We walked back down into town and crossed the Ponte alle Grazie for excellent views of the Ponte Vecchio at night, catching some fine reflections in the river.
After all that climbing, eating well at the Ristorante Frescobaldi and consuming more than a few cocktails at the Savoy Hotel on the ever-busy Piazza della Repubblica, we slept very well.
The next day saw us crossing the Ponte alla Carraia to the busy Oltarno district, which was a great way to see Florence’s back streets, and then walked on to the Giardino di Boboli behind the Palazzo Pitti.
The gardens, originally laid out in the 16th century, were remarkably quiet for Florence. We explored a number of different sections, including an avenue of cypress trees, a walled knights’ garden and a delightful ornamental pond. The shade came in handy with the sun beating down and we again discovered some excellent views over the city.

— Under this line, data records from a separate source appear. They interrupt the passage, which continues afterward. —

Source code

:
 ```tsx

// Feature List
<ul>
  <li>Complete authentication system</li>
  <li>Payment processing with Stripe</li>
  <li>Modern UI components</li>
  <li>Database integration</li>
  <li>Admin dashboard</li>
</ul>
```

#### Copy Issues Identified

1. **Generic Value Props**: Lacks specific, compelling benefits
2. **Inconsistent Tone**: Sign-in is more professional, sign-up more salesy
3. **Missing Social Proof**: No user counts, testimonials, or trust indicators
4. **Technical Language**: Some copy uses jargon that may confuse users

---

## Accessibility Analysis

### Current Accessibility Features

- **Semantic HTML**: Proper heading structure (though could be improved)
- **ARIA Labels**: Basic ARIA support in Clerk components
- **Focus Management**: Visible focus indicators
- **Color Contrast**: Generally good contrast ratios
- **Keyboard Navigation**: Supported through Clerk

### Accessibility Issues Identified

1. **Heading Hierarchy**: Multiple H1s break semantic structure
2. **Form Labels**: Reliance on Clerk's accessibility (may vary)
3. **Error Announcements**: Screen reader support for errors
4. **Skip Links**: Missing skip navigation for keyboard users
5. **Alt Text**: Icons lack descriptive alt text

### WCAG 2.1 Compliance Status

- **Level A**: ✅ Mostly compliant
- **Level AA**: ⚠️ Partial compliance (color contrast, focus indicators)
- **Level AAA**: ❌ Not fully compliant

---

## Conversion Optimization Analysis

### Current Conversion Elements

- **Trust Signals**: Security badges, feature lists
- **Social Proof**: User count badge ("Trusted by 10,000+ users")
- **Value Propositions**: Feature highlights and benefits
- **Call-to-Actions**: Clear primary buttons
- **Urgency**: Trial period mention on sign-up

We enjoyed lunch and made our way back to the Piazza della Signoria, where the Palazzo Vecchio stands imperiously to one side. The home of the city’s government, complete with obligatory tower, we were there to join the Secret Passages tour.
Our excellent guide took us up a secret staircase within the building’s extra-thick walls, designed to be an escape route for the powerful elite, and into some remarkable rooms. These included the stunningly decorated Study of Francesco I, with walls lined with paintings that concealed cupboards and a secret door. Beyond lay the small Treasury room of his father Cosimo I.
We ventured into the vast and palatial hall known as the Salone dei Cinquecento, where the rulers met. Today it’s hung with the most dramatic paintings of battle scenes you’ll find anywhere.
Our tour ended in the roof of the building, above the Salone, where we saw the massive wooden trusses that hold the ceiling of the ancient hall firmly in place.
We didn’t spend all our time high above the busy streets of Florence. For example, we enjoyed the Basilica di Santa Croce, with its tombs of famous Florentines, exquisitely decorated chapels and peaceful cloisters. We relished the tiny but sumptious Magi Chapel in the Palazzo Medici Riccardi, and the Savoy royal family’s state rooms at the Palazzo Pitti.
We also jumped on the bus for a day trip into the hills at Fiesole, which incidentally offered more great views of Florence.
And more than anything, we enjoyed wandering into the backstreets as far away from the crowds as it was possible to get in this glorious city, to find little bars and cafes to pass an hour or two.
Because we always needed a beer or two after all that history.